RECENT PROGRESS IN SILICON-MEDIATED MOLECULAR AND GENETIC MECHANISMS OF PLANT ABIOTIC STRESS RESPONSES

Abstract

Sustainable agricultural production is increasingly threatened by unpredictable and adverse environmental conditions. In this context, the use of mineral nutrients has gained attention as an effective alternative to conventional approaches for mitigating abiotic stress. Among these elements, silicon (Si)—the second most abundant element in the Earth’s lithosphere—plays a significant role in a wide range of cellular, physiological, and developmental processes in plants. Its application has been reported to enhance seed germination, plant growth, photosynthetic performance, gas exchange, and overall yield under both stress and non-stress conditions.

The beneficial effects of silicon are particularly evident in Si-accumulating species, especially under abiotic stresses such as salinity, drought, and extreme temperature fluctuations.
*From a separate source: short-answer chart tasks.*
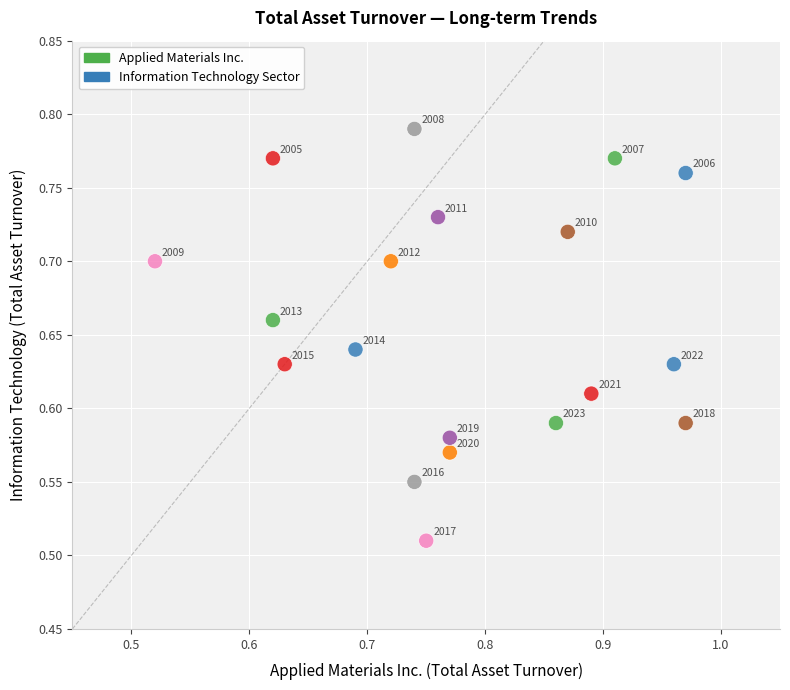

What is the range of X values (max minus min)?

0.4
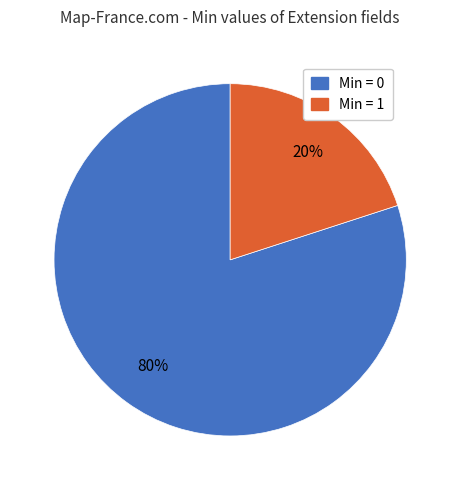

How many slices are in this pie chart?

2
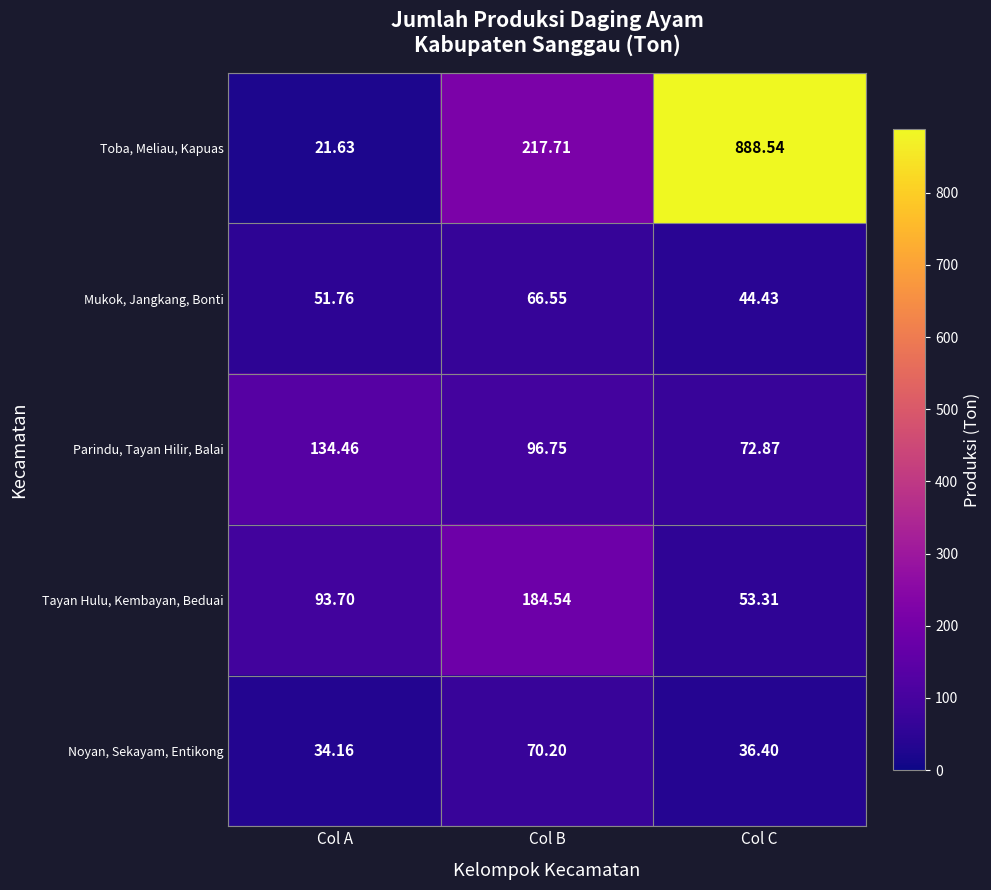

Between Col A and Col C, which series saw the biggest shift?

Toba, Meliau, Kapuas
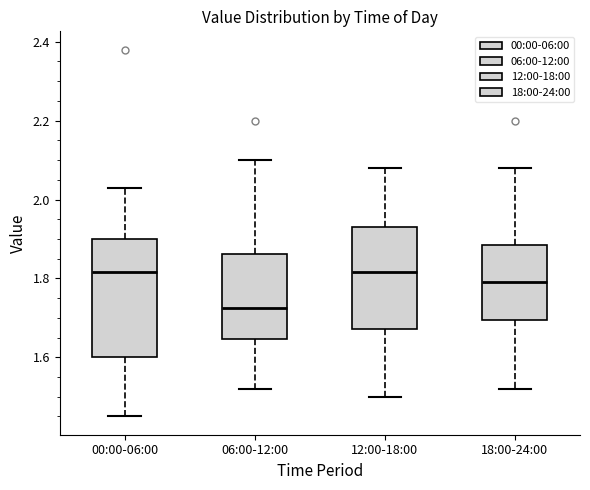

Which box's median line is the lowest?

06:00-12:00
Exogenous application of silicon induces notable changes in morphophysiological and biochemical attributes, thereby strengthening plant tolerance to environmental stress.

This chapter provides an overview of the occurrence, sources, uptake, accumulation, and transport of silicon in plants. It further explores recent advances in silicon-mediated stress alleviation, with a focus on molecular and genetic approaches, including genomics, transcriptomics, proteomics, silicon-based nanomaterials, and genome-editing technologies. The objective is to offer a comprehensive perspective on the multifaceted role of silicon in enhancing plant resilience and to underscore its potential as a sustainable tool for improving crop productivity under challenging environmental conditions.